CATL net zero carbon battery solution
Source: CATL
  • Energy efficiency in manufacturing

CATL is boosting energy efficiency. They use smart manufacturing systems, AI for production optimization, and upgrades in their global “lighthouse” factories. These facilities cut energy use for each battery and boost output. They also help to lower waste.

The company has implemented many energy-saving measures. This has reduced its use of electricity, gas, and steam. It is also increasing its use of renewable and low-carbon electricity, helping reduce reliance on fossil fuels for power.

  • Renewable energy expansion

Renewables are a key part of CATL’s operations strategy. The company is boosting its use of renewable electricity. It is adding wind, solar, and other clean energy sources to its manufacturing hubs and zero-carbon industrial park projects.

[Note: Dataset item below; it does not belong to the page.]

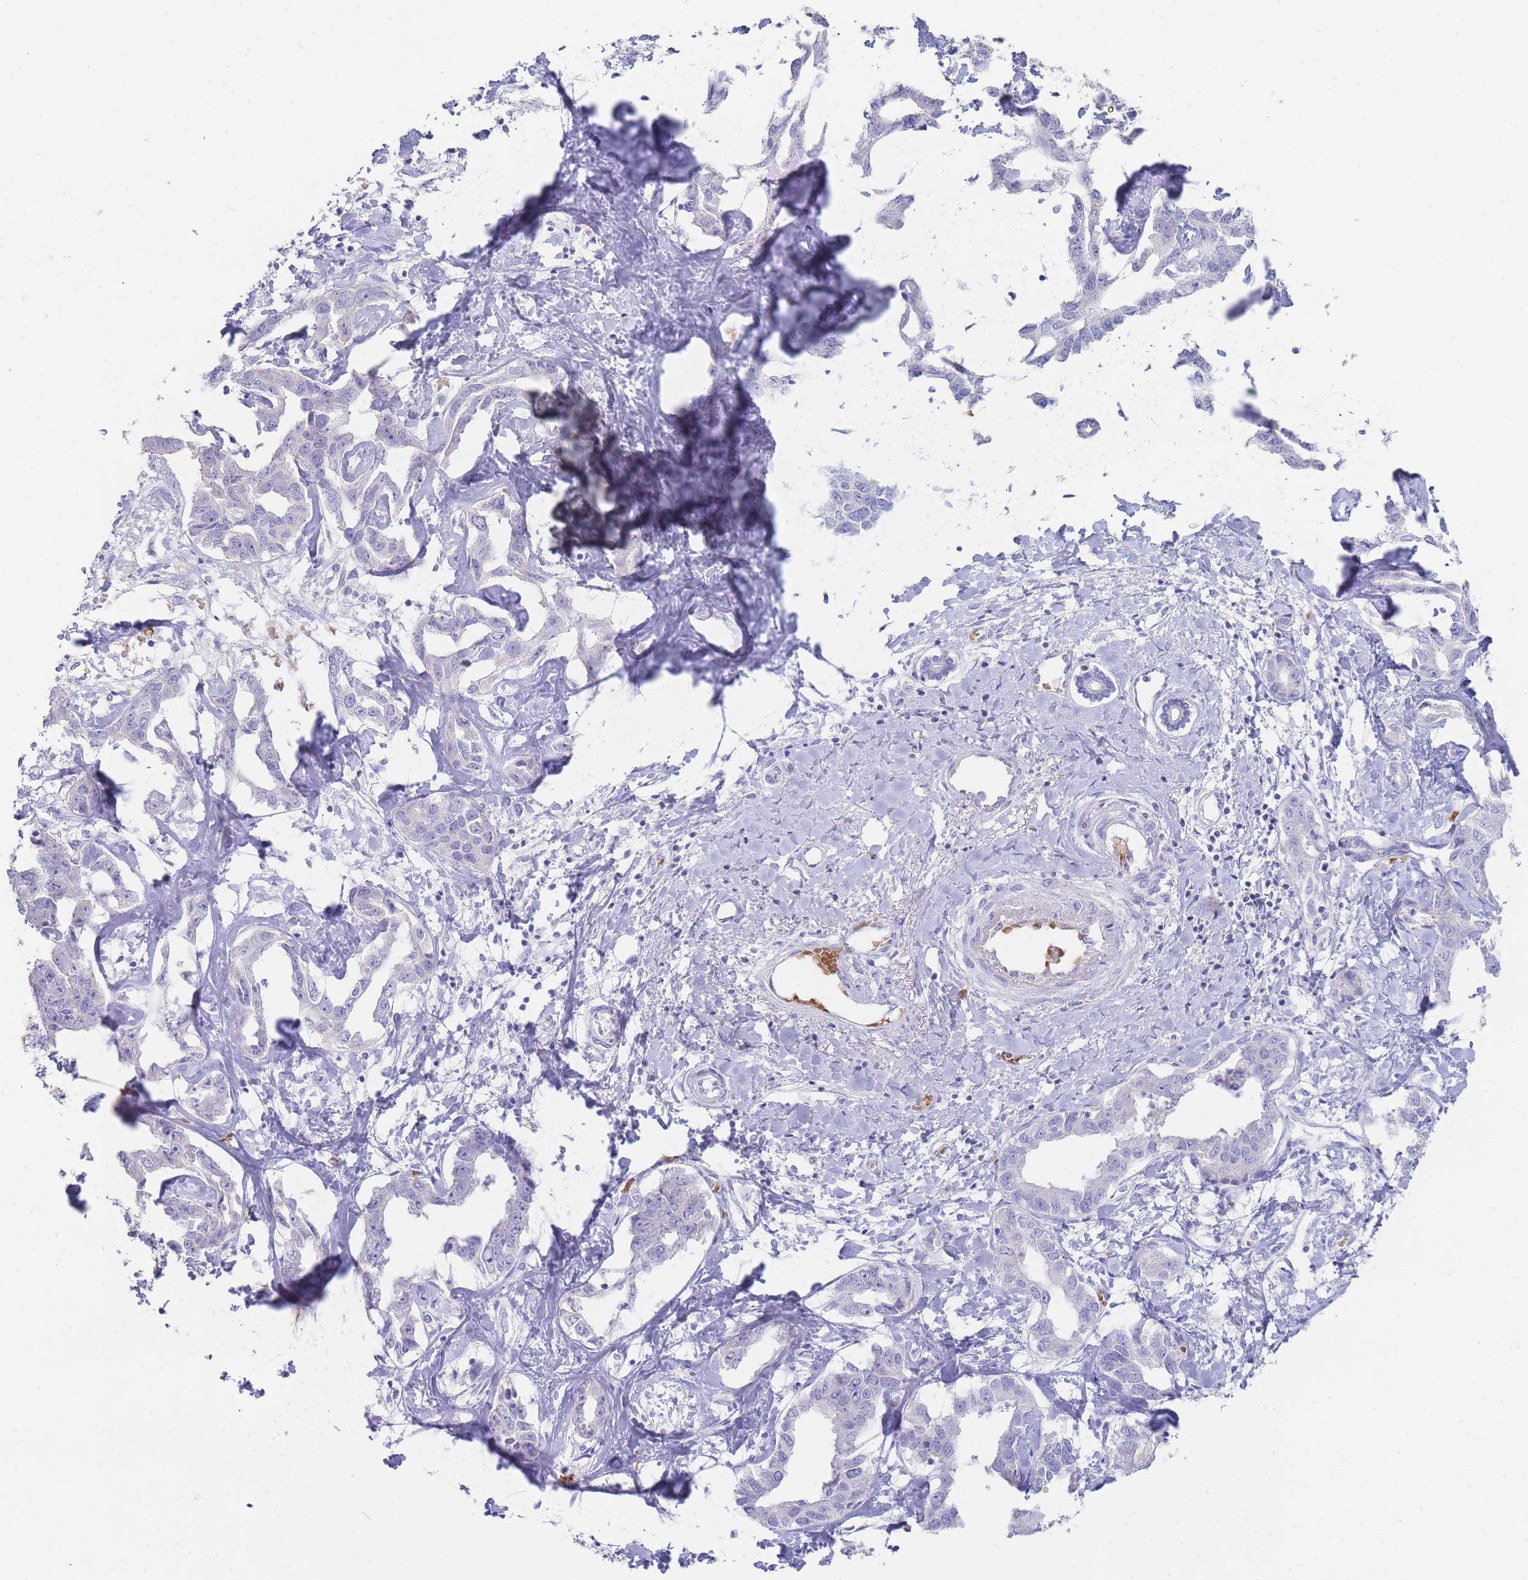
{"staining": {"intensity": "negative", "quantity": "none", "location": "none"}, "tissue": "liver cancer", "cell_type": "Tumor cells", "image_type": "cancer", "snomed": [{"axis": "morphology", "description": "Cholangiocarcinoma"}, {"axis": "topography", "description": "Liver"}], "caption": "This is a photomicrograph of immunohistochemistry staining of cholangiocarcinoma (liver), which shows no expression in tumor cells.", "gene": "HBG2", "patient": {"sex": "male", "age": 59}}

It also supports grid innovation through source–grid–load–storage systems and energy storage technologies that help stabilise renewable-heavy power systems.

  • Lifecycle emissions reduction

CATL is also reducing emissions across the full battery lifecycle—from raw materials to recycling. In 2025, it processed about 210,000 tonnes of spent batteries, recovering valuable materials such as lithium salts for reuse in new production. This reduces reliance on virgin mining and lowers upstream emissions.

Battery technology plays a key role in decarbonization. EVs produce zero tailpipe emissions, and when powered by clean electricity, they can significantly reduce overall transport emissions.

According to the IEA, transport accounts for about 24% of global energy-related CO₂ emissions. Expanding EV adoption is essential to meeting climate targets.

From Battery King to Resource Titan: CATL’s Next Evolution

CATL’s strong earnings and new mining subsidiary mark a major step in its evolution. The company is moving beyond battery manufacturing to control more of the supply chain. This strategy aims to reduce costs, secure materials, and strengthen its global position.

With EV demand rising and competition increasing, access to critical minerals will remain a key factor in success.

CATL’s approach reflects a broader shift across the industry. As the energy transition accelerates, companies are building more integrated and resilient supply chains.